WORK ITEM ->
Up to and including the line with "2. Go to: http://psydata.ovgu.de/forrest_gump", output the records exactly as they appear.

Dataset excerpts
+--

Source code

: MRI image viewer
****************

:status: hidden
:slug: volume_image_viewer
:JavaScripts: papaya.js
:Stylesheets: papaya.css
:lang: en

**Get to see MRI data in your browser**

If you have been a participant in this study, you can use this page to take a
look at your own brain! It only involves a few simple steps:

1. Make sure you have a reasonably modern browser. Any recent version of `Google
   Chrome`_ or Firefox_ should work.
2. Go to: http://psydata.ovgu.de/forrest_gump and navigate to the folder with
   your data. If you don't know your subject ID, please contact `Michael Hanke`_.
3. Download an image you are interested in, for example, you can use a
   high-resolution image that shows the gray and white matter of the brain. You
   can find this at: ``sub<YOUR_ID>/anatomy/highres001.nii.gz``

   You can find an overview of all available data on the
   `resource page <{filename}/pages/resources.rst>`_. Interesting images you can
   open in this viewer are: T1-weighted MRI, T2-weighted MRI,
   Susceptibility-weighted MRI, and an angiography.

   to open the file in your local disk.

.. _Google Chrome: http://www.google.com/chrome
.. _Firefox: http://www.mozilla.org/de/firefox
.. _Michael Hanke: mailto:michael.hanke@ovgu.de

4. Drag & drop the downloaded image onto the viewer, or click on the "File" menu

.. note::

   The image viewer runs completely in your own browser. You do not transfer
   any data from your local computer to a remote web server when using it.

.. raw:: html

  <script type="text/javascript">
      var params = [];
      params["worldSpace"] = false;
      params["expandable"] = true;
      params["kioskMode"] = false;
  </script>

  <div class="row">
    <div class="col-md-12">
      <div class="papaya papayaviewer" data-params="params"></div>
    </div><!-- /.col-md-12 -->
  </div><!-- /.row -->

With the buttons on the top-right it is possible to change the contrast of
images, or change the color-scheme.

+--

EXERCISE RESULT ->
Source code

: MRI image viewer
****************

:status: hidden
:slug: volume_image_viewer
:JavaScripts: papaya.js
:Stylesheets: papaya.css
:lang: en

**Get to see MRI data in your browser**

If you have been a participant in this study, you can use this page to take a
look at your own brain! It only involves a few simple steps:

1. Make sure you have a reasonably modern browser. Any recent version of `Google
   Chrome`_ or Firefox_ should work.
2. Go to: http://psydata.ovgu.de/forrest_gump and navigate to the folder with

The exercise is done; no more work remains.